Das gesellschaftliche Umdenken ist auch deshalb notwendig, um eine sinnvolle Regelfinanzierung solcher multiprofessioneller Projekte zu ermöglichen. Aktuell können die Ärzt*innen im Neuköllner Stadtteilgesundheitszentrum zum Beispiel nicht über den Verein des Gesundheitskollektivs angestellt werden, sondern die beiden Praxen im Zentrum müssen selbstständige Betriebe sein, was die Finanzierung erschwert. Im aktuellen Referent*innenentwurf für ein Gesundheitsversorgungsstärkungsgesetz auf Bundesebene sei zumindest die Überlegung festgehalten, Primärversorgungszentren mit psycho-sozialer Versorgung zu verbinden. »Den Entwurf insgesamt halten wir zwar nicht für gelungen, aber immerhin zeigt dieser Teil, dass sich in Zukunft politisch etwas in die richtige Richtung entwickeln könnte«, sagt Hänel.

Auf Landesebene ist derweil gesetzlich nicht viel rauszuholen. Aber unter der rot-grün-roten Koalition wurde immerhin beschlossen, solche integrierten Stadtteilgesundheitszentren wie das in Neukölln in allen Bezirken aufzubauen und zu fördern. Durch das entsprechende Landesprogramm wird auch das Gesundheitskollektiv in Neukölln unterstützt. »Da müssen wir trotzdem immer von Haushalt zu Haushalt schauen, wie viele Mittel zur Verfügung stehen«, sagt Hänel.

Auf der Sonnenalle laufen die »Limonadendialoge« derweil gut. Im Minutentakt bleiben interessierte Neuköllner*innen stehen und kommen mit den Mitgliedern des Gesundheitskollektivs ins Gespräch.

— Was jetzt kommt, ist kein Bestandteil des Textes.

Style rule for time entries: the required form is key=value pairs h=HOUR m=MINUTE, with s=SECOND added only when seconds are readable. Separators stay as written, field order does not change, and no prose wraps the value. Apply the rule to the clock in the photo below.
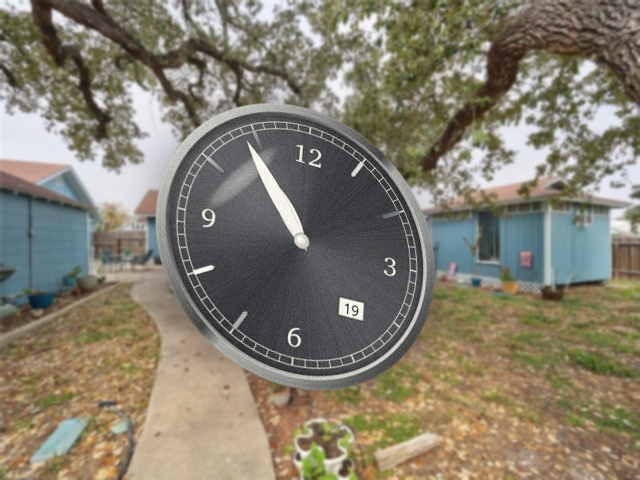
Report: h=10 m=54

Eine Person beispielsweise fragt nach Unterstützung, um ihre Familie, die im zerstörten Erdbebengebiet in der Türkei lebt, nach Berlin zu holen. Eine andere Person hat Probleme mit dem Jobcenter. In einem Fall erzählt ein Passant von einem Freund, der seit drei Jahren starke Bauschschmerzen hat, aber bisher konnten keine Ärzt*innen helfen.

»Die offene, aufsuchende Arbeit ist super wichtig. Es lohnt sich, solche Sachen wie hier auszuprobieren«, sagt eine Mitarbeiterin des Gesundheitskollektivs beim Limonade-Ausschenken zu »nd«.